**TASK PROMPT**
For each line below that contains the string "right", copy that line.

Segment Start: DATA UNDER STUDY

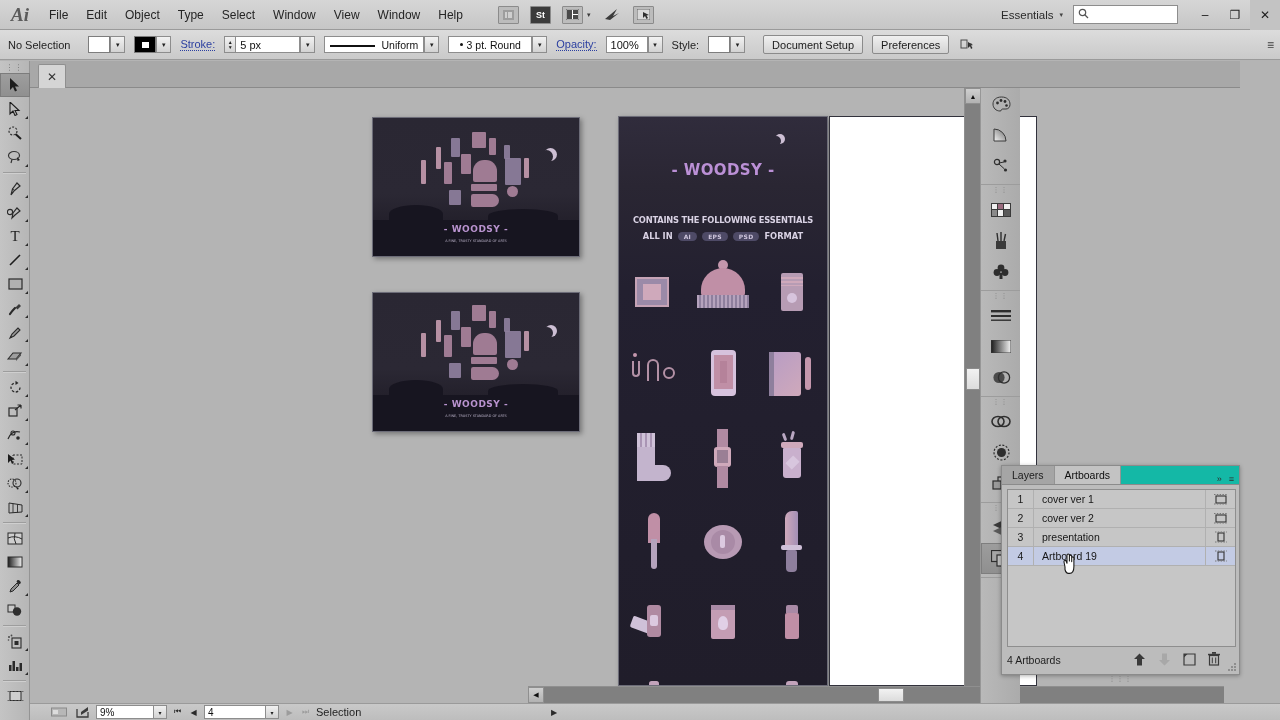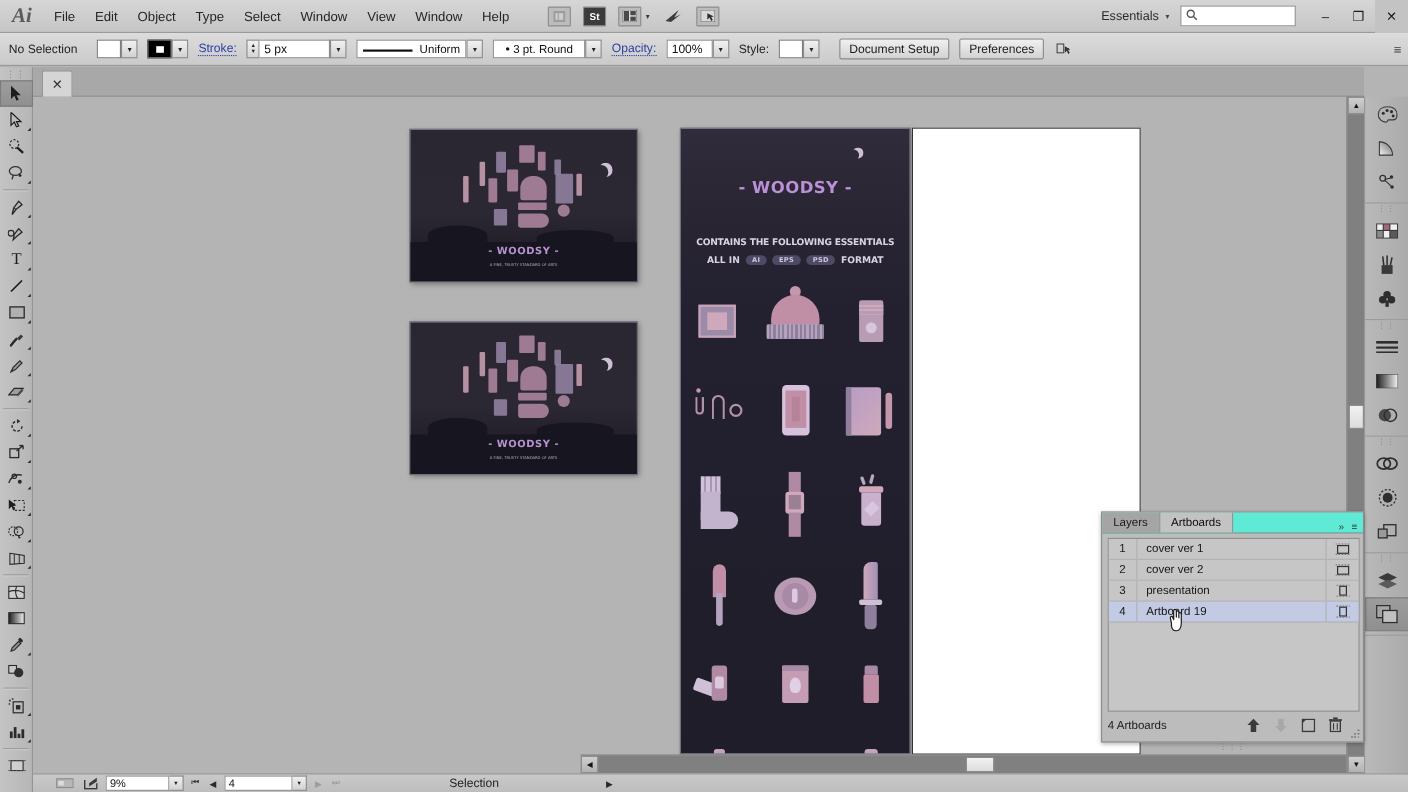--- a/index.html
+++ b/index.html
@@ -4,21 +4,21 @@
 <style>
   * { box-sizing: border-box; margin:0; padding:0; }
   html,body { width:1280px; height:720px; overflow:hidden; }
   body{
     font-family:"Liberation Sans", sans-serif;
     font-size:11px;
     color:#1a1a1a;
     background:#b4b4b4;
     -webkit-font-smoothing:none;
   }
-  .app{ position:relative; width:1280px; height:720px;text-decoration:underline; }
+  .app{ position:relative; width:1020px; height:720px;text-decoration:underline; }
 
   
   .menubar{
     position:absolute; left:0; top:0; width:1280px; height:30px;
     background:linear-gradient(#d6d6d6,#c6c6c6);
     border-bottom:1px solid #9a9a9a;
     display:flex; align-items:center;
   }
   .ai-logo{
     width:40px; height:30px; display:flex; align-items:center; justify-content:center;
@@ -306,32 +306,32 @@
   }
   .sb-dd{
     width:13px;height:14px;border:1px solid #8d8d8d;border-left:none;
     background:linear-gradient(#f1f1f1,#d2d2d2);
     display:flex;align-items:center;justify-content:center;font-size:6px;color:#222;
   }
   .navbtn{ width:11px;height:13px; display:flex;align-items:center;justify-content:center;
     font-size:8px; color:#2a2a2a; cursor:pointer;}
   .navbtn.dis{ color:#9c9c9c; }
   .sb-sel{
-    width:230px; text-align:center; font-size:11px; color:#1f1f1f;
+    width:230px; text-align:left; font-size:11px; color:#1f1f1f;
   }
   .sb-arrow{ font-size:8px; color:#2a2a2a; }
 
   
   .panel{
     position:absolute; left:1001px; top:465px; width:239px; height:210px;
     background:#bcbcbc; border:1px solid #8b8b8b;
     box-shadow:0 1px 4px rgba(0,0,0,0.3);
   }
   .panel-tabs{
-    height:19px; display:flex; align-items:flex-end; background:#5eead4;
+    height:19px; display:flex; align-items:flex-end; background:#14b8a6;
     border-bottom:1px solid #8b8b8b; position:relative;
   }
   .ptab{
     height:18px; padding:0 10px; display:flex; align-items:center;
     font-size:10.5px; color:#1c1c1c; background:#a5a5a5; cursor:pointer;
     border-right:1px solid #949494;
   }
   .ptab.active{ background:#c3c3c3; color:#0d0d0d; }
   .ptab-ctrls{
     margin-left:auto; display:flex; align-items:center; gap:7px; padding-right:5px;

Segment End: DATA UNDER STUDY

**RESPONSE**
     border-right:1px solid #949494;
     margin-left:auto; display:flex; align-items:center; gap:7px; padding-right:5px;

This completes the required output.